ACTIVITY -> Rewrite the entries as a numbered list, from the first line through the line that contains "Ňákej-pičus", inclusive. Leave out any blank lines.

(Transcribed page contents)
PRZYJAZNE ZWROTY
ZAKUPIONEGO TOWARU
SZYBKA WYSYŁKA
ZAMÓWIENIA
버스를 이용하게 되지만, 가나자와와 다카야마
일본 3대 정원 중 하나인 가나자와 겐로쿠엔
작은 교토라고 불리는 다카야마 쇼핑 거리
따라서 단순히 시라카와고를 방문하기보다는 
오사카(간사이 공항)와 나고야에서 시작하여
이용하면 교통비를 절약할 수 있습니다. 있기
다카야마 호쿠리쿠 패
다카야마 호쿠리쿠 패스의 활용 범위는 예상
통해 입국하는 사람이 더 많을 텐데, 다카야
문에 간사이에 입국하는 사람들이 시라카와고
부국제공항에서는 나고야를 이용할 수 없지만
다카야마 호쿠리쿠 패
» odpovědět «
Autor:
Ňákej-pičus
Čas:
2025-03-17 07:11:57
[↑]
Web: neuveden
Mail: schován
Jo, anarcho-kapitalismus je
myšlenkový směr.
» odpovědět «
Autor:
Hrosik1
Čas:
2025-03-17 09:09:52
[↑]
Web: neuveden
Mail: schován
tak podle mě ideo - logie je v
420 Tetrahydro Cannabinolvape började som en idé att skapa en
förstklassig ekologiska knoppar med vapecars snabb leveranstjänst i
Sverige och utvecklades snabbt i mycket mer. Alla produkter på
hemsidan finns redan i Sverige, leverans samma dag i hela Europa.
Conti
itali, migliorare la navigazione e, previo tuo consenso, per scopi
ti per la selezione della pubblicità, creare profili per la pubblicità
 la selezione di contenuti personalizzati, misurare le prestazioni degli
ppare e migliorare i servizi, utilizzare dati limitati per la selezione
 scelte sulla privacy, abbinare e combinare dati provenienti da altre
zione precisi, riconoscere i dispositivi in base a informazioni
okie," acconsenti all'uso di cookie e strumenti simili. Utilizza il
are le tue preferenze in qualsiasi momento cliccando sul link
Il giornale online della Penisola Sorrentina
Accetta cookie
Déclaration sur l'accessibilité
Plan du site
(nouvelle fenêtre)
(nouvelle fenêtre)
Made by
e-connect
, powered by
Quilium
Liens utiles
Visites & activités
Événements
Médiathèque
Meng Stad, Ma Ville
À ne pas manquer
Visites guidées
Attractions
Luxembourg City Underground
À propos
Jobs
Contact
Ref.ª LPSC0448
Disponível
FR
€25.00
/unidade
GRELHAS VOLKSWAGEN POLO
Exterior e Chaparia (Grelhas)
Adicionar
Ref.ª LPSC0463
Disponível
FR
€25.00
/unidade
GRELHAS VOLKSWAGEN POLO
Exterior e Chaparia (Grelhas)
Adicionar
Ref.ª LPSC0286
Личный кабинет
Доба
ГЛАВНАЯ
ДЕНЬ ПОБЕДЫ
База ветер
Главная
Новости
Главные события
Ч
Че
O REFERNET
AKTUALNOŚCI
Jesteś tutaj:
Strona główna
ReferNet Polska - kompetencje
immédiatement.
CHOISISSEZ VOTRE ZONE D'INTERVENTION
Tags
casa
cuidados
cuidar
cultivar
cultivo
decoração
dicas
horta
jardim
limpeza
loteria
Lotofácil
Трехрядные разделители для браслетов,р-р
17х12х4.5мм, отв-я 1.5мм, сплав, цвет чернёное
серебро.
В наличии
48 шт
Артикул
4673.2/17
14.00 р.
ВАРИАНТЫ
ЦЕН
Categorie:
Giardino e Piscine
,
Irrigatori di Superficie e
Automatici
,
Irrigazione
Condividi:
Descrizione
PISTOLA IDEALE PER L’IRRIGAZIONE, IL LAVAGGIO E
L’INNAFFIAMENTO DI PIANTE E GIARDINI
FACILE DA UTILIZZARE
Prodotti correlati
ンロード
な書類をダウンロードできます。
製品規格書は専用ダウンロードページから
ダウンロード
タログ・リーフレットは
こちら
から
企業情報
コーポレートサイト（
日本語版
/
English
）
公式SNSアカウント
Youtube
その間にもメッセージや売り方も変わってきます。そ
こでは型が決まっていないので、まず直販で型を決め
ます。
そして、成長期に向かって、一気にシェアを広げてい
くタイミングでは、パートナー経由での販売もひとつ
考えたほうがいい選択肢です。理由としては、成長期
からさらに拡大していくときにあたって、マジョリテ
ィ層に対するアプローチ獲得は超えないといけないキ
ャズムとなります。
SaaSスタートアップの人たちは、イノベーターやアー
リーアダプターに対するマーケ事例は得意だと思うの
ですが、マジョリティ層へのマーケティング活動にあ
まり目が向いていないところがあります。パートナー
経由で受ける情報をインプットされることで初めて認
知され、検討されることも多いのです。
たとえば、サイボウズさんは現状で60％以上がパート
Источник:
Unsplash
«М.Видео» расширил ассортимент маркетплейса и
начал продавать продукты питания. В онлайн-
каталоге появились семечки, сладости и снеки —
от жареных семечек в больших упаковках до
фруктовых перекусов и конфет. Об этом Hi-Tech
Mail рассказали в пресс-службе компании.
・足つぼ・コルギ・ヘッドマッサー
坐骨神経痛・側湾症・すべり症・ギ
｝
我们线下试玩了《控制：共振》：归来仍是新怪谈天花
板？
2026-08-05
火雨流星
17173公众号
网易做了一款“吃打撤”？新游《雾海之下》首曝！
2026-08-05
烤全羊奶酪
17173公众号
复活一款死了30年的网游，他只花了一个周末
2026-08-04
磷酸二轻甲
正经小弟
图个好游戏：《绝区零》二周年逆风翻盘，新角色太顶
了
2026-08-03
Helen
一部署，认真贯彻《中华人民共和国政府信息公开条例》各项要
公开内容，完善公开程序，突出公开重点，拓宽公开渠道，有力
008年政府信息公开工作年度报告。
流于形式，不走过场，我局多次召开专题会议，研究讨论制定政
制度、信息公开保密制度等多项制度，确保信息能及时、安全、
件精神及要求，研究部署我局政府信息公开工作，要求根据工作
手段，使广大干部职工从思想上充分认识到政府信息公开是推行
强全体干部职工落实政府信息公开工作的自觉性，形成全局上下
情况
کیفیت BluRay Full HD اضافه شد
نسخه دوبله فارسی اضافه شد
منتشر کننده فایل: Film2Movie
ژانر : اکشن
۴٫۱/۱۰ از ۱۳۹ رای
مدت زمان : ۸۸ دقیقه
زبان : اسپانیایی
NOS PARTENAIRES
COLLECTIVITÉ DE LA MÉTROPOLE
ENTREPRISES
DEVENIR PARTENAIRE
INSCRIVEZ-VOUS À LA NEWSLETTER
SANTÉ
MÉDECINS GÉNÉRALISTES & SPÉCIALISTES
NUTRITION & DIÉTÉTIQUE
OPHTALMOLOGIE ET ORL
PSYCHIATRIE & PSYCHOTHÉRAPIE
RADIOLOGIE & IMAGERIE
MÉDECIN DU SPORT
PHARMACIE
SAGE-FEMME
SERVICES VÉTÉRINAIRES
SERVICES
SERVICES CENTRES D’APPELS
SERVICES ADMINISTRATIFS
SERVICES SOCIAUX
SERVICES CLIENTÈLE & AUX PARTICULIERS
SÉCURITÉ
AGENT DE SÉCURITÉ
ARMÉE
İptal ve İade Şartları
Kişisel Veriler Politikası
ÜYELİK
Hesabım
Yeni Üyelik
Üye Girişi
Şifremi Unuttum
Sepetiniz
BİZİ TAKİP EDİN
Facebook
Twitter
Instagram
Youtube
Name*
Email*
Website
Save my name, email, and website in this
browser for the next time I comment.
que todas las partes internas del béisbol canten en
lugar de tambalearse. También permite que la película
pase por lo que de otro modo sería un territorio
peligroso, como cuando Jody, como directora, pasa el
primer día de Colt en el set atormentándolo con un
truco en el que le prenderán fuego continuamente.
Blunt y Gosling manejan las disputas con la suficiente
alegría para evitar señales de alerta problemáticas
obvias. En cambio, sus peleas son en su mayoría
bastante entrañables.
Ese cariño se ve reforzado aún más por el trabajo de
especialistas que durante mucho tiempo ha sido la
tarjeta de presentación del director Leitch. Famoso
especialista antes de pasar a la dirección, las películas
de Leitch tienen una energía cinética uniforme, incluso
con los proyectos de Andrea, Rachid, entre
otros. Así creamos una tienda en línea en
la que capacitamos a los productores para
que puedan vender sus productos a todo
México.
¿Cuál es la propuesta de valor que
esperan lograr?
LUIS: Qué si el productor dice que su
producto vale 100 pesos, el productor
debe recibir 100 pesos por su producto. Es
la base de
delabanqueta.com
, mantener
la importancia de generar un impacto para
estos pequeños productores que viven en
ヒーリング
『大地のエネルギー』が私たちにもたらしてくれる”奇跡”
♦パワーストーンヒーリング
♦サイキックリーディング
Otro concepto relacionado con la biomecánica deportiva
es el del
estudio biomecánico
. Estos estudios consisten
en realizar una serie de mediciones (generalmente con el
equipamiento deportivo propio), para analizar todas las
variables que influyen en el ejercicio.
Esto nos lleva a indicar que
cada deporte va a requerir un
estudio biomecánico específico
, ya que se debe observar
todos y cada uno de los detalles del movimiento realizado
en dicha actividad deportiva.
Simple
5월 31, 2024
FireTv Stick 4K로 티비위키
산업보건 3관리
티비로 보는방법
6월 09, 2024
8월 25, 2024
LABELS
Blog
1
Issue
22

WRITTEN ANSWER ->
1. PRZYJAZNE ZWROTY
2. ZAKUPIONEGO TOWARU
3. SZYBKA WYSYŁKA
4. ZAMÓWIENIA
5. 버스를 이용하게 되지만, 가나자와와 다카야마
6. 일본 3대 정원 중 하나인 가나자와 겐로쿠엔
7. 작은 교토라고 불리는 다카야마 쇼핑 거리
8. 따라서 단순히 시라카와고를 방문하기보다는 
9. 오사카(간사이 공항)와 나고야에서 시작하여
10. 이용하면 교통비를 절약할 수 있습니다. 있기
11. 다카야마 호쿠리쿠 패
12. 다카야마 호쿠리쿠 패스의 활용 범위는 예상
13. 통해 입국하는 사람이 더 많을 텐데, 다카야
14. 문에 간사이에 입국하는 사람들이 시라카와고
15. 부국제공항에서는 나고야를 이용할 수 없지만
16. 다카야마 호쿠리쿠 패
17. » odpovědět «
18. Autor:
19. Ňákej-pičus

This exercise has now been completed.